October is here and along with a welcomed crisp in the air, so is Breast Cancer Awareness Month. As parades of pink hurl forward in their quest for a cure, too often we’ve seen women with metastatic breast cancer (MBC) kept in the shadows. These women, whose cancer has spread from the breast and been found in other parts of their bodies, have unique needs and concerns that too often aren’t represented, understood or acknowledged.
Young women with MBC live with uncertainty, going from scan to scan, no more than two or three months at a time. They try to find a balance between living in the moment, but also struggle making plans for the future. They often live in conflict of achieving their “bucket list” or life legacy while balancing the needs of their families and loved ones, and their health.
Women with MBC continuously need treatments that help keep their disease controlled. Until there is a cure, it’s treatments that give time and help them live a better life longer. And while research continues to show progress, the price of these new treatments continues to rise, resulting in an unsustainable health system. That leaves women with MBC waiting longer for new treatments to be available in Canada compared to other countries.

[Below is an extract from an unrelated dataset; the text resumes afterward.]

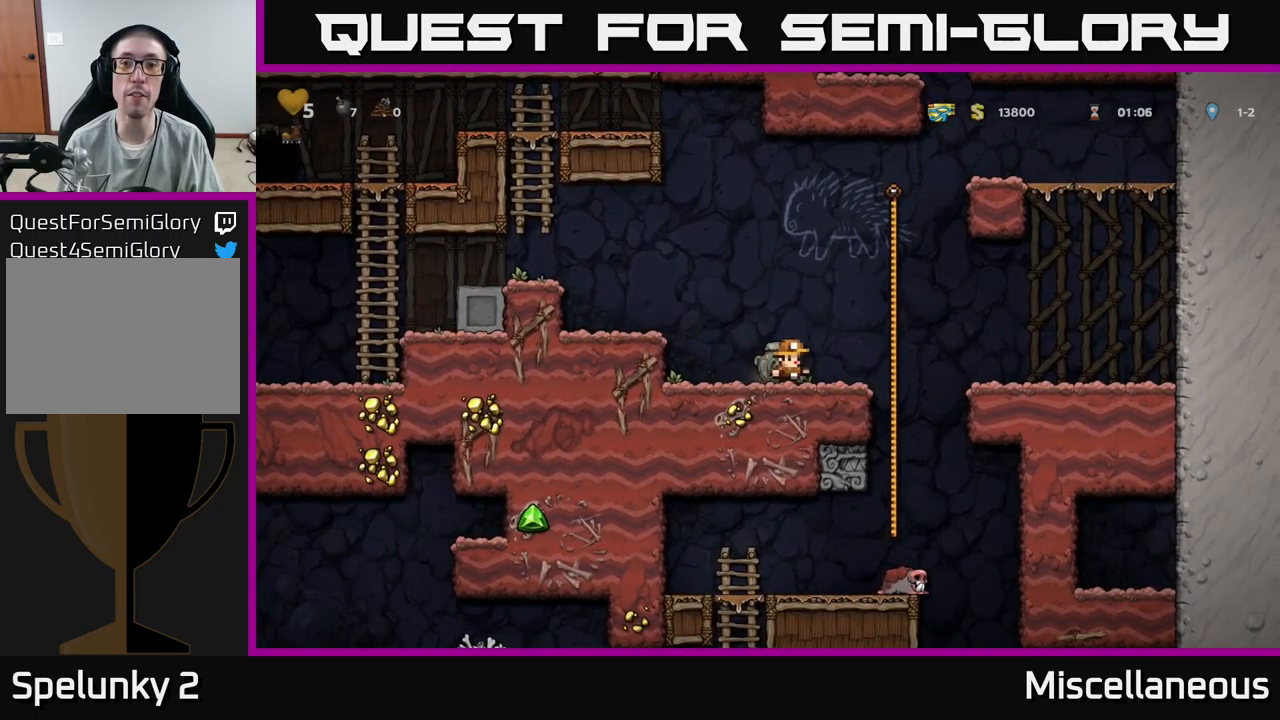
{"buttons": [], "events": [[33, "DPAD_UP", "down"], [100, "DPAD_RIGHT", "up"], [150, "A", "up"], [500, "DPAD_UP", "up"]]}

Right now, they are waiting for Ibrance. It was approved by Health Canada in March, 2016 and recommended for public funding in November, 2016. We were proud to have provided our input during that stage, interviewing breast cancer patients about their experience with Ibrance and their experience living with metastatic breast cancer. We spent many hours preparing the submission so the “patient voice” could be heard and considered. But that was a year ago.

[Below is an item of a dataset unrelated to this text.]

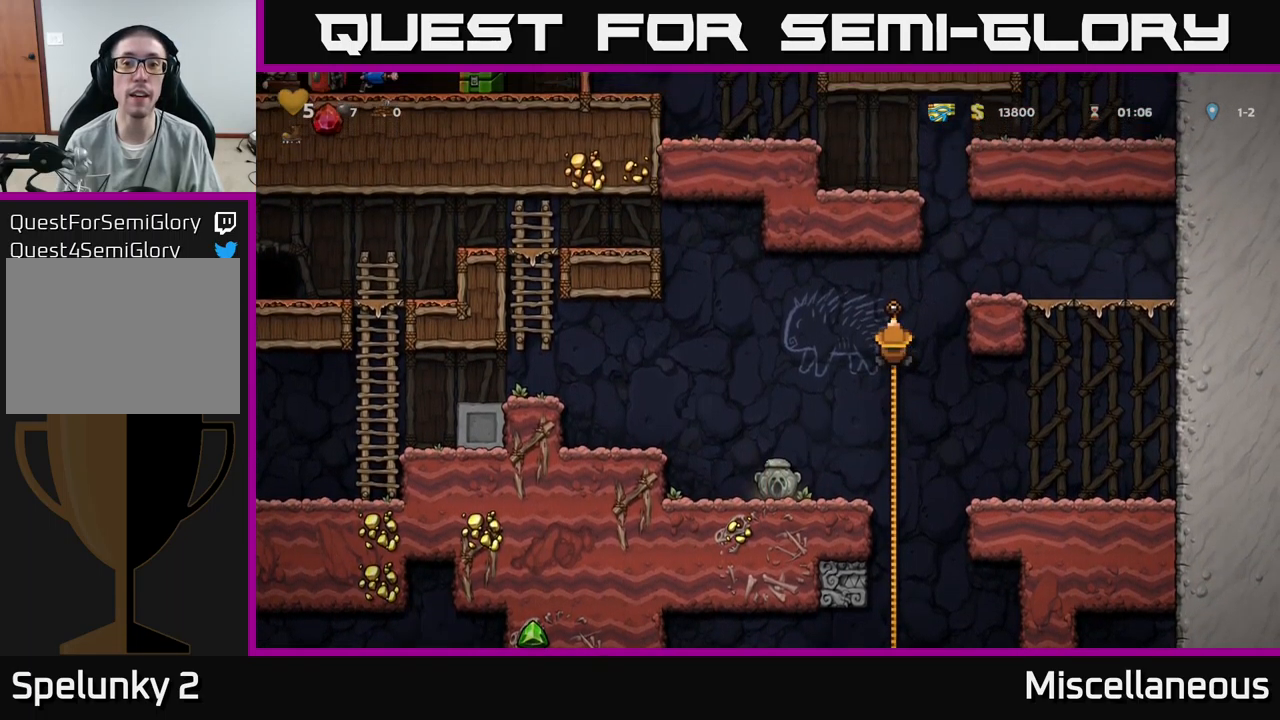
{"buttons": ["DPAD_LEFT"], "events": [[17, "DPAD_RIGHT", "down"], [33, "A", "down"], [283, "A", "up"], [300, "DPAD_RIGHT", "up"], [450, "DPAD_LEFT", "down"]]}
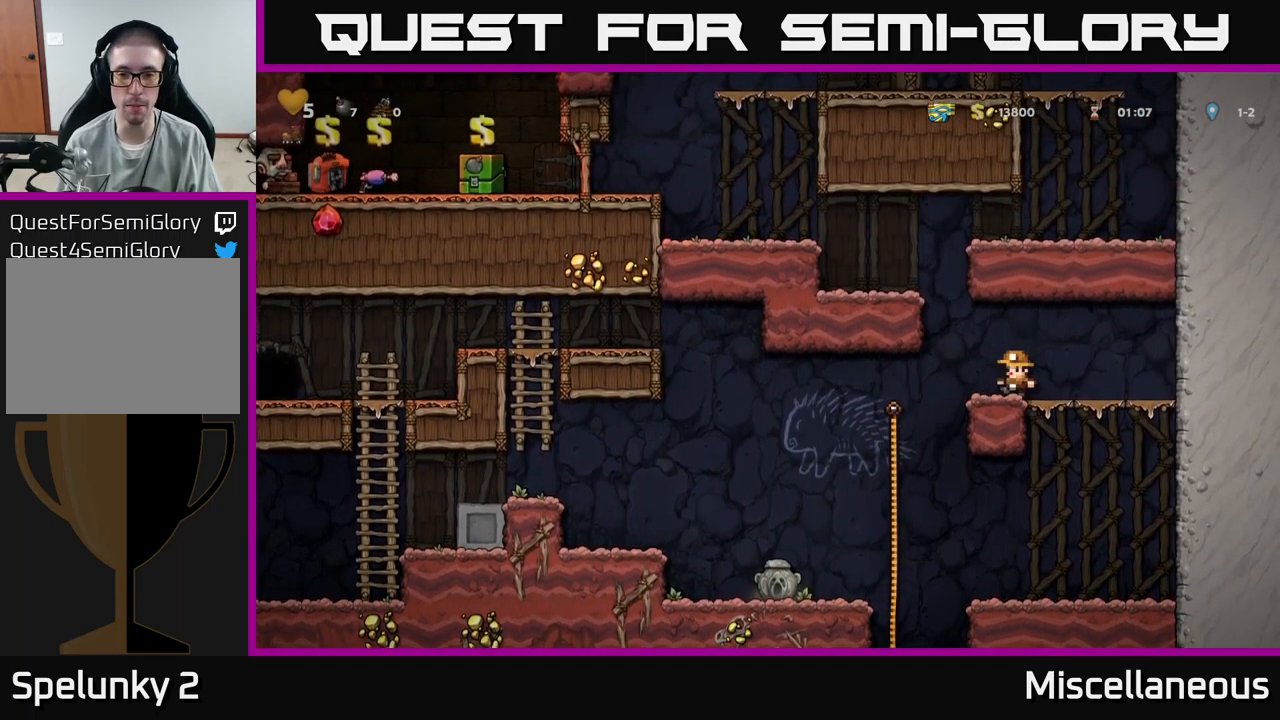
{"buttons": ["DPAD_LEFT"], "events": [[50, "A", "down"], [250, "A", "up"], [350, "A", "down"], [467, "A", "up"]]}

Now women are waiting for the manufacturer, Pfizer Canada, and the pan-Canadian Pharmaceutical Alliance (a committee representing the provinces) to negotiate a price and make it available to patients. This is the final step in the approval process. Yet it’s the one that lacks transparency and does not have accountable timelines – leaving women with MBC in the dark.

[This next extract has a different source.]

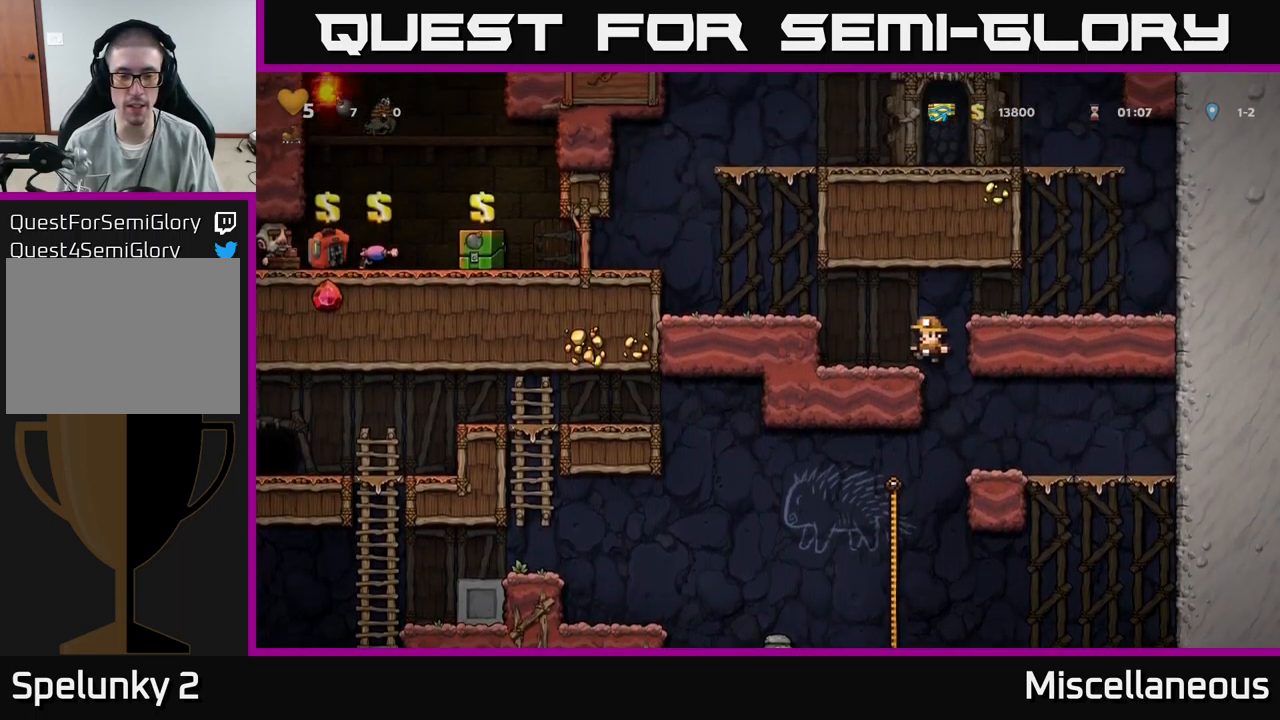
{"buttons": ["DPAD_LEFT"], "events": [[167, "A", "down"], [300, "A", "up"]]}
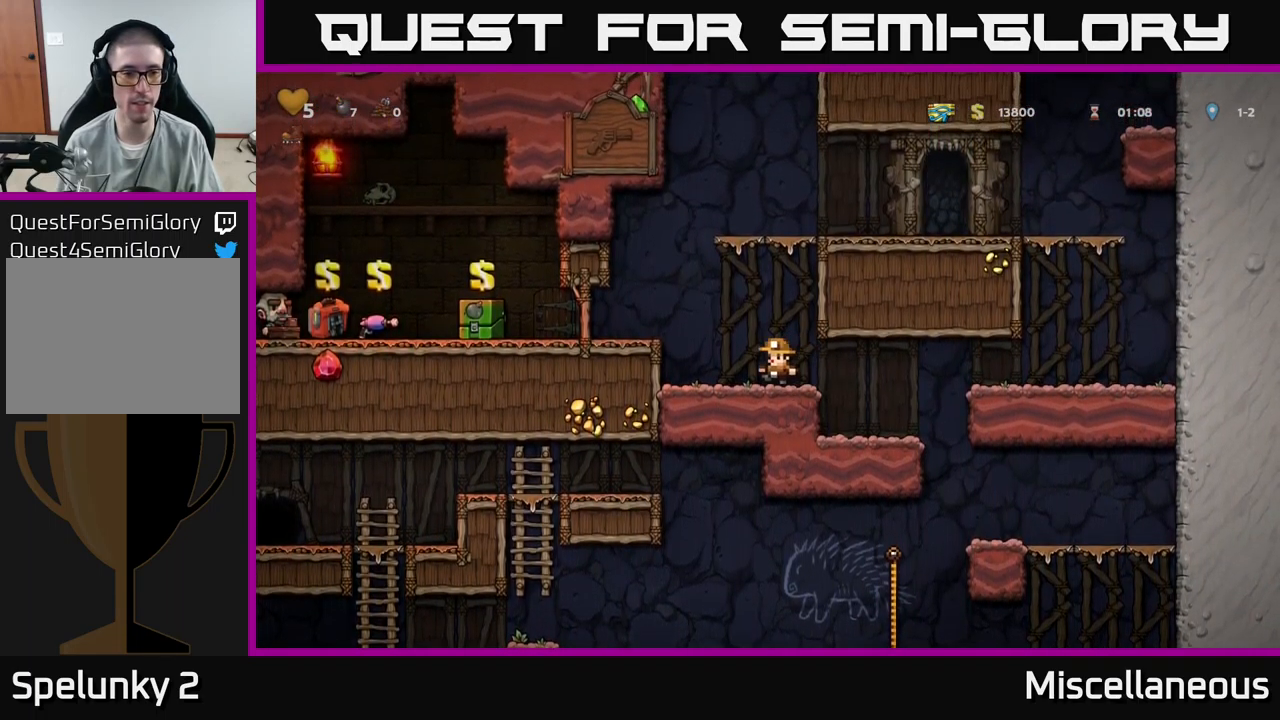
{"buttons": ["DPAD_LEFT"], "events": [[83, "A", "down"], [200, "A", "up"]]}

The status quo isn’t good enough when you are living with the uncertainty of MBC. That’s why Rethink has launched a petition to ensure the voices and values of women with MBC are included whenever decisions about their health are made.
If you do one thing during Breast Cancer Awareness Month to help women, I hope you will add your name. Our goal is 10,000 signatures. It’s about women today, and it’s about women in the future. It’s about making our health system better for everyone. And it’s about a commitment from all of us to stop leaving #MBCinthedark.